Metabolic syndrome is a collective term for factors that are linked to an increased risk of suffering from cardiovascular disorders. Metabolic syndrome encompasses abdominal obesity, high levels of harmful triglycerides, low levels of protective HDL (High Density Lipoprotein), high blood pressure and high fasting blood glucose levels.

A study conducted by Umeå University in Sweden, published in Public Health Nutrition stated that adolescents who ate poor breakfasts displayed a higher incidence of metabolic syndrome 27 years later.

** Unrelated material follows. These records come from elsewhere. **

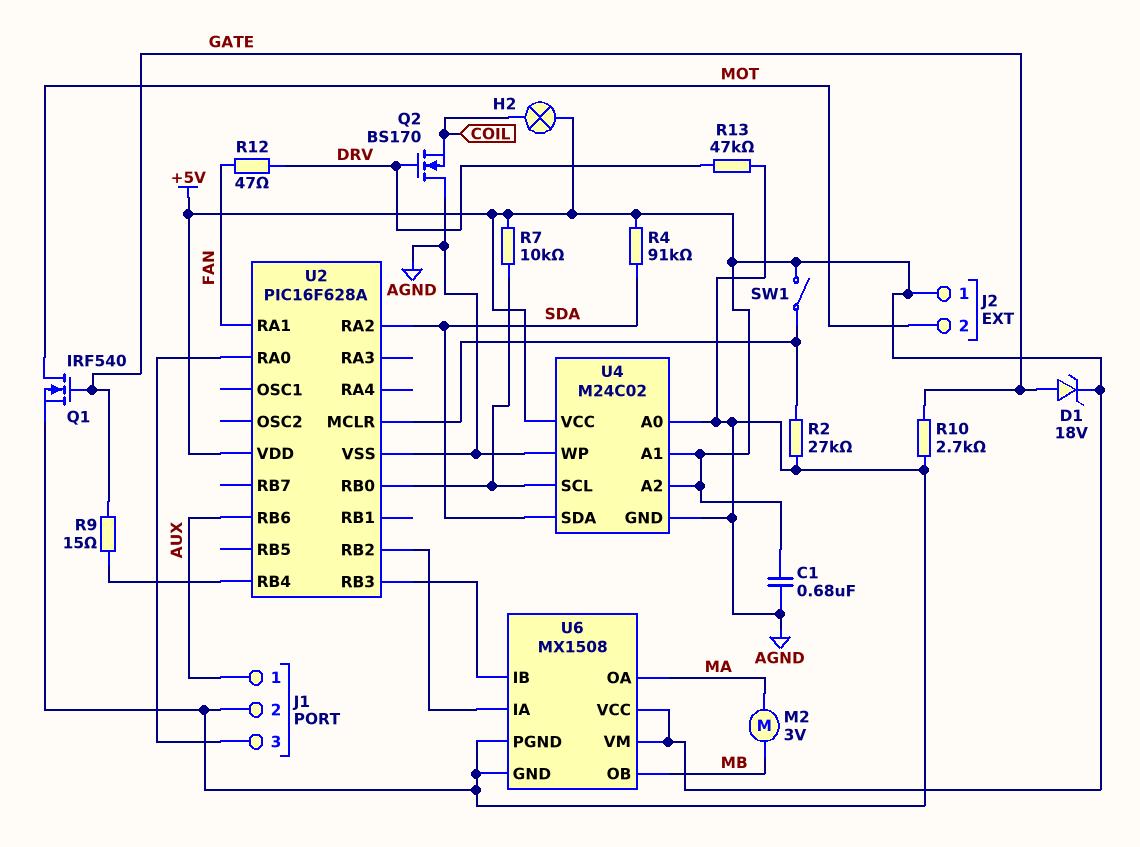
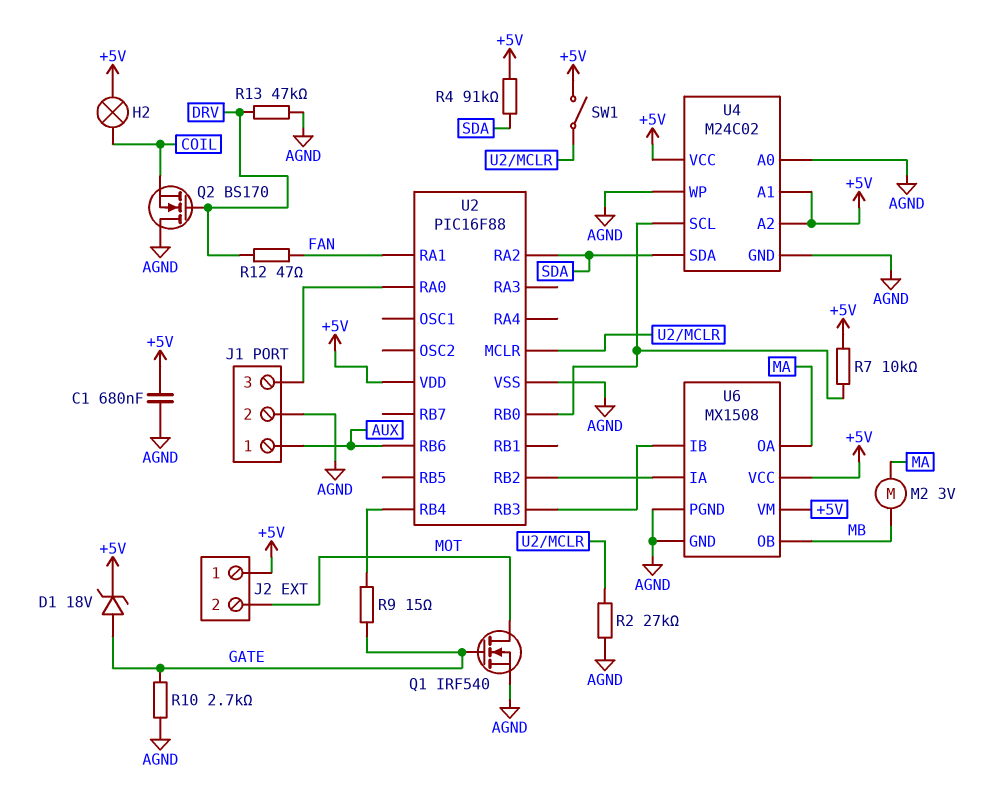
U2: PIC16F628A -> PIC16F88

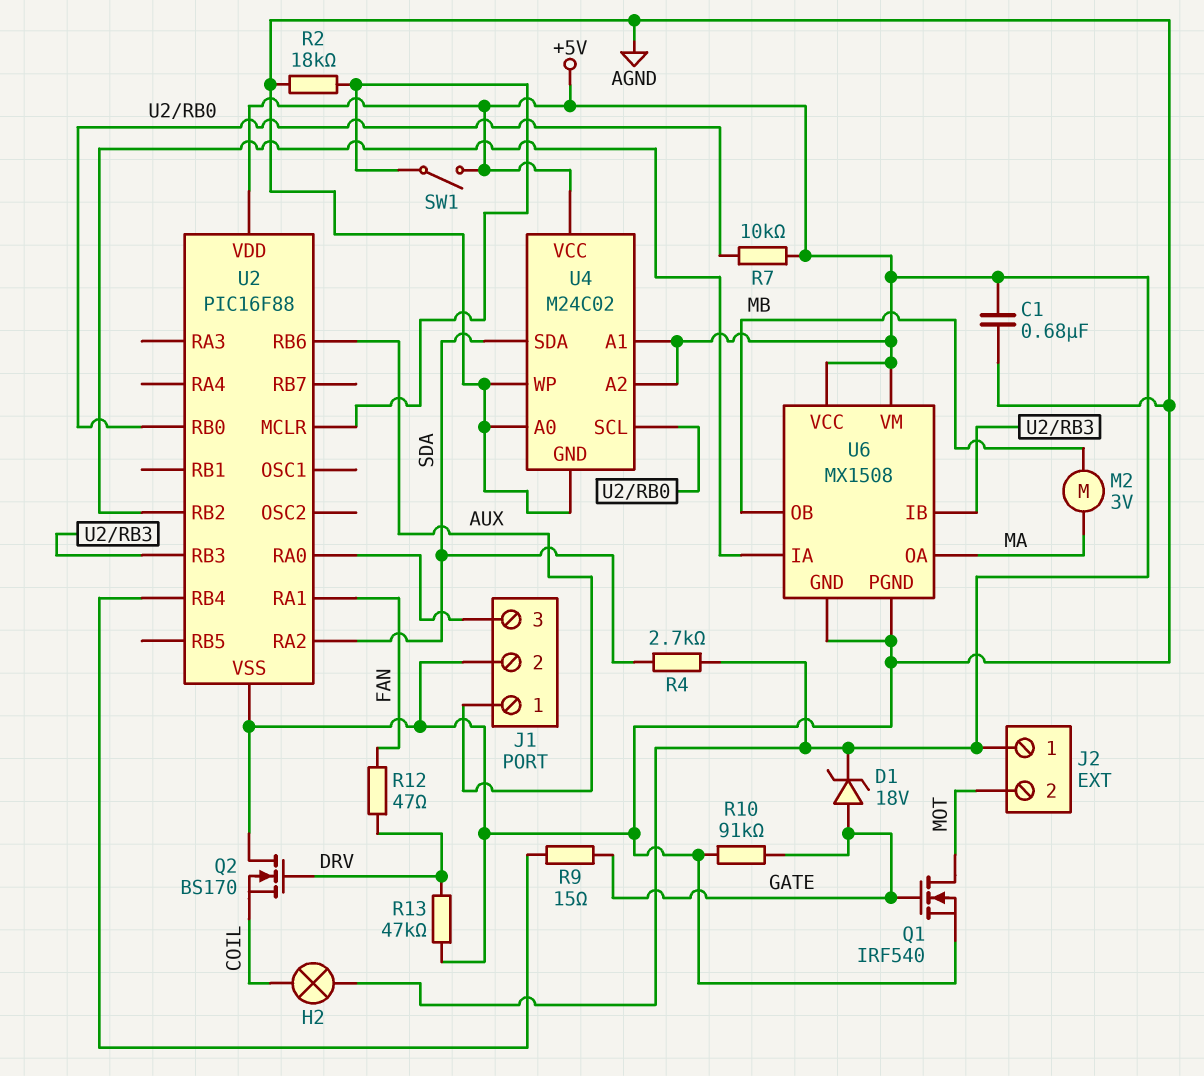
R2: 27k (AGND, U2/MCLR) -> 18k (AGND, U2/MCLR)
R4: 91k (+5V, SDA) -> 2.7k (+5V, SDA)
R10: 2.7k (AGND, GATE) -> 91k (AGND, GATE)

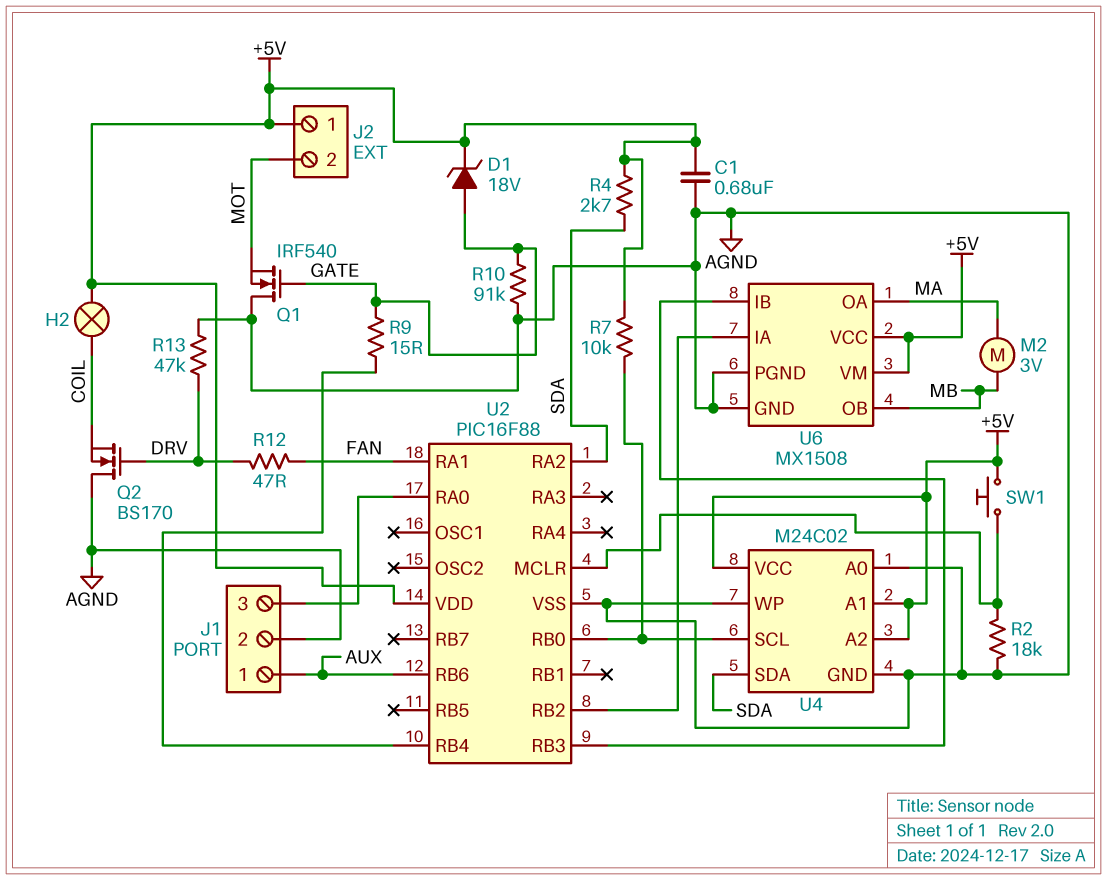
Q1: NMOS IRF540 (G GATE, D MOT, S AGND) -> NMOS IRF540 (G GATE, D AGND, S MOT)
SW1: switch (+5V, U2/MCLR) -> button (+5V, U2/MCLR)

The study asked all students completing year 9 of their schooling in Luleå in 1981 (Northern Swedish Cohort) to answer questions about what they ate for breakfast. 27 years later, the respondents underwent a health check where the presence of metabolic syndrome and its various subcomponents was investigated.The result showed that the young people who neglected to eat breakfast or ate a poor breakfast had a 68 per cent higher incidence of metabolic syndrome as adults, compared with those who had eaten more substantial breakfasts in their youth.

Basic Rules to Avoid the Metabolic Syndrome:
  • Live within 10% of your normal body weight. The basic formula for women,  is 100 pounds for the first 5 feet, allowing 5 pounds for each additional inch.
  • Keep your body-mass index (BMI) ratio, which measures weight and height to less than 24, and keep your waist-to-hip ratio to less than 1.
  • Track your calories for weight loss and/or maintenance. This figure will be dependent on your body size and needs, but in general, most people don’t need more than 2,000 calories a day. Avoid falling below 1,200-1,500 calories a day for weight loss.

Breakfast Tips

Exercise vs. Metabolic Syndrome

Studies have shown, vigorous activity reduces the risk of Metabolic Syndrome by one-third in both males and females. Vigorous activity is defined as at least 2.5 hours a week of activities like walking a 15-minute mile, playing doubles tennis or 2 hours a week of jogging, running or cycling. By contrast, moderate activity has not shown any improvement in women and very little improvement in men. An example of moderate activity is a daily walk of 3 miles in one hour.

It’s has been observed that the body burns significantly more calories to digest, absorb and process from a morning meal than it does from an afternoon or evening meal.